_EXERCISE OBJECTIVE_. Please rewrite all of the data below, changing every "locality" to "site" and leaving everything else as it is.

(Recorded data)

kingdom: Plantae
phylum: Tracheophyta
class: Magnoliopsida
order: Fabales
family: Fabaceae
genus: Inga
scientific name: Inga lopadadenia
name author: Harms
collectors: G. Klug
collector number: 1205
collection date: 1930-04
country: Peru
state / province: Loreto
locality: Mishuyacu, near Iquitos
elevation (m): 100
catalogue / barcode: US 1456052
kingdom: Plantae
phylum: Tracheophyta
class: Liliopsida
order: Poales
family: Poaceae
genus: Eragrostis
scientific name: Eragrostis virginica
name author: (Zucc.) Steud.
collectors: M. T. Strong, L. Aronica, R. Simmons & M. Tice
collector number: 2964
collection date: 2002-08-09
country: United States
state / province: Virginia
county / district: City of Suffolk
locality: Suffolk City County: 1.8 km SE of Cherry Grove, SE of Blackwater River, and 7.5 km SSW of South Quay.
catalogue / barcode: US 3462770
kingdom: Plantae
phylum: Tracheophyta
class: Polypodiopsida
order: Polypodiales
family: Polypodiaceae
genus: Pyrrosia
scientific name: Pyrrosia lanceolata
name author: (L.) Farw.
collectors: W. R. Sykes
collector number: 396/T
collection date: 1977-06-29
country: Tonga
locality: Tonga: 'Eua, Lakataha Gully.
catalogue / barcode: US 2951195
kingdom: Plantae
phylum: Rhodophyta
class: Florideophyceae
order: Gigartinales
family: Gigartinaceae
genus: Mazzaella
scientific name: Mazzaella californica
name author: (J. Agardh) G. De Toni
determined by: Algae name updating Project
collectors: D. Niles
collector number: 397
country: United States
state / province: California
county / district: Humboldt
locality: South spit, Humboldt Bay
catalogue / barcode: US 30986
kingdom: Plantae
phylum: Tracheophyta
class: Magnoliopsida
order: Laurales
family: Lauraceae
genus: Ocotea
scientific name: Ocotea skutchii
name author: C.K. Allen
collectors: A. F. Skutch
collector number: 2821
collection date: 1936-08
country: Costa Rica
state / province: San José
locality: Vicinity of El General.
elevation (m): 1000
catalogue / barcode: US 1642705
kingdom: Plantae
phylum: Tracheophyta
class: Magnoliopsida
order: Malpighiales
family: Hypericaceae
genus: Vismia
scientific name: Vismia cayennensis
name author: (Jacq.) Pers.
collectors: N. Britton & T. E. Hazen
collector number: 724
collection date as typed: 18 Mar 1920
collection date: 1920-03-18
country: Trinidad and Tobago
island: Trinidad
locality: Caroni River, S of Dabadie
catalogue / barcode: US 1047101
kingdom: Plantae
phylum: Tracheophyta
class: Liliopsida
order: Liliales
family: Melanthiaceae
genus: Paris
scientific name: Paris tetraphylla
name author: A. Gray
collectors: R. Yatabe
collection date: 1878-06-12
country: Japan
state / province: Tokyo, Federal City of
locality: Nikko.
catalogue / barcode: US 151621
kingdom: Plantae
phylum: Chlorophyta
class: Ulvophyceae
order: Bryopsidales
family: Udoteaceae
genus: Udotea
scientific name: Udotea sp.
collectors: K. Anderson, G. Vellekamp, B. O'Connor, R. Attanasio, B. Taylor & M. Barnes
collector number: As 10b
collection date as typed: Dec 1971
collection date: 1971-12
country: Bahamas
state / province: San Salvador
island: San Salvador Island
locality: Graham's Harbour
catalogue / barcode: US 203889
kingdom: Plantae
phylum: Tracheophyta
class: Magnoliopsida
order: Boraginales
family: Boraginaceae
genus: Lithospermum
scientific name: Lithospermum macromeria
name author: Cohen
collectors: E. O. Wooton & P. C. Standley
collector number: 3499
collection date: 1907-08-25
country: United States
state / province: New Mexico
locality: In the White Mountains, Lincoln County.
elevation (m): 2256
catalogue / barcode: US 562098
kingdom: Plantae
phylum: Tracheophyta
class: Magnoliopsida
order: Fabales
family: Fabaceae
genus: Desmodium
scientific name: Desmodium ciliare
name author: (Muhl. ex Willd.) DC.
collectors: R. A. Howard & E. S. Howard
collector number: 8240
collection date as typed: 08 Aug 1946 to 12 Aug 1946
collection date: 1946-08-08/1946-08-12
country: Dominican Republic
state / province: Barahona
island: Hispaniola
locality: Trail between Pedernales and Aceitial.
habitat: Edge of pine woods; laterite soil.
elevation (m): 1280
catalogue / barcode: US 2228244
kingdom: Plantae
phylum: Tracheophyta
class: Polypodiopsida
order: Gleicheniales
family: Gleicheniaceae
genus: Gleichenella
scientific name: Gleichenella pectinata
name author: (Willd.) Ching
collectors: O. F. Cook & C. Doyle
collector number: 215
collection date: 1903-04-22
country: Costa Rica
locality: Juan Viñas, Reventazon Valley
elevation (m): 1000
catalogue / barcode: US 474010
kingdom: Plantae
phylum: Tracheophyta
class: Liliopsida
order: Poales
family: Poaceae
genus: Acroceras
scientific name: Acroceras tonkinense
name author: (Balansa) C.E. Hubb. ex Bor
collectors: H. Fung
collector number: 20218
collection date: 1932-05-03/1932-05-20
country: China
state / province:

_PROBLEM SOLUTION_.
kingdom: Plantae
phylum: Tracheophyta
class: Magnoliopsida
order: Fabales
family: Fabaceae
genus: Inga
scientific name: Inga lopadadenia
name author: Harms
collectors: G. Klug
collector number: 1205
collection date: 1930-04
country: Peru
state / province: Loreto
site: Mishuyacu, near Iquitos
elevation (m): 100
catalogue / barcode: US 1456052
kingdom: Plantae
phylum: Tracheophyta
class: Liliopsida
order: Poales
family: Poaceae
genus: Eragrostis
scientific name: Eragrostis virginica
name author: (Zucc.) Steud.
collectors: M. T. Strong, L. Aronica, R. Simmons & M. Tice
collector number: 2964
collection date: 2002-08-09
country: United States
state / province: Virginia
county / district: City of Suffolk
site: Suffolk City County: 1.8 km SE of Cherry Grove, SE of Blackwater River, and 7.5 km SSW of South Quay.
catalogue / barcode: US 3462770
kingdom: Plantae
phylum: Tracheophyta
class: Polypodiopsida
order: Polypodiales
family: Polypodiaceae
genus: Pyrrosia
scientific name: Pyrrosia lanceolata
name author: (L.) Farw.
collectors: W. R. Sykes
collector number: 396/T
collection date: 1977-06-29
country: Tonga
site: Tonga: 'Eua, Lakataha Gully.
catalogue / barcode: US 2951195
kingdom: Plantae
phylum: Rhodophyta
class: Florideophyceae
order: Gigartinales
family: Gigartinaceae
genus: Mazzaella
scientific name: Mazzaella californica
name author: (J. Agardh) G. De Toni
determined by: Algae name updating Project
collectors: D. Niles
collector number: 397
country: United States
state / province: California
county / district: Humboldt
site: South spit, Humboldt Bay
catalogue / barcode: US 30986
kingdom: Plantae
phylum: Tracheophyta
class: Magnoliopsida
order: Laurales
family: Lauraceae
genus: Ocotea
scientific name: Ocotea skutchii
name author: C.K. Allen
collectors: A. F. Skutch
collector number: 2821
collection date: 1936-08
country: Costa Rica
state / province: San José
site: Vicinity of El General.
elevation (m): 1000
catalogue / barcode: US 1642705
kingdom: Plantae
phylum: Tracheophyta
class: Magnoliopsida
order: Malpighiales
family: Hypericaceae
genus: Vismia
scientific name: Vismia cayennensis
name author: (Jacq.) Pers.
collectors: N. Britton & T. E. Hazen
collector number: 724
collection date as typed: 18 Mar 1920
collection date: 1920-03-18
country: Trinidad and Tobago
island: Trinidad
site: Caroni River, S of Dabadie
catalogue / barcode: US 1047101
kingdom: Plantae
phylum: Tracheophyta
class: Liliopsida
order: Liliales
family: Melanthiaceae
genus: Paris
scientific name: Paris tetraphylla
name author: A. Gray
collectors: R. Yatabe
collection date: 1878-06-12
country: Japan
state / province: Tokyo, Federal City of
site: Nikko.
catalogue / barcode: US 151621
kingdom: Plantae
phylum: Chlorophyta
class: Ulvophyceae
order: Bryopsidales
family: Udoteaceae
genus: Udotea
scientific name: Udotea sp.
collectors: K. Anderson, G. Vellekamp, B. O'Connor, R. Attanasio, B. Taylor & M. Barnes
collector number: As 10b
collection date as typed: Dec 1971
collection date: 1971-12
country: Bahamas
state / province: San Salvador
island: San Salvador Island
site: Graham's Harbour
catalogue / barcode: US 203889
kingdom: Plantae
phylum: Tracheophyta
class: Magnoliopsida
order: Boraginales
family: Boraginaceae
genus: Lithospermum
scientific name: Lithospermum macromeria
name author: Cohen
collectors: E. O. Wooton & P. C. Standley
collector number: 3499
collection date: 1907-08-25
country: United States
state / province: New Mexico
site: In the White Mountains, Lincoln County.
elevation (m): 2256
catalogue / barcode: US 562098
kingdom: Plantae
phylum: Tracheophyta
class: Magnoliopsida
order: Fabales
family: Fabaceae
genus: Desmodium
scientific name: Desmodium ciliare
name author: (Muhl. ex Willd.) DC.
collectors: R. A. Howard & E. S. Howard
collector number: 8240
collection date as typed: 08 Aug 1946 to 12 Aug 1946
collection date: 1946-08-08/1946-08-12
country: Dominican Republic
state / province: Barahona
island: Hispaniola
site: Trail between Pedernales and Aceitial.
habitat: Edge of pine woods; laterite soil.
elevation (m): 1280
catalogue / barcode: US 2228244
kingdom: Plantae
phylum: Tracheophyta
class: Polypodiopsida
order: Gleicheniales
family: Gleicheniaceae
genus: Gleichenella
scientific name: Gleichenella pectinata
name author: (Willd.) Ching
collectors: O. F. Cook & C. Doyle
collector number: 215
collection date: 1903-04-22
country: Costa Rica
site: Juan Viñas, Reventazon Valley
elevation (m): 1000
catalogue / barcode: US 474010
kingdom: Plantae
phylum: Tracheophyta
class: Liliopsida
order: Poales
family: Poaceae
genus: Acroceras
scientific name: Acroceras tonkinense
name author: (Balansa) C.E. Hubb. ex Bor
collectors: H. Fung
collector number: 20218
collection date: 1932-05-03/1932-05-20
country: China
state / province:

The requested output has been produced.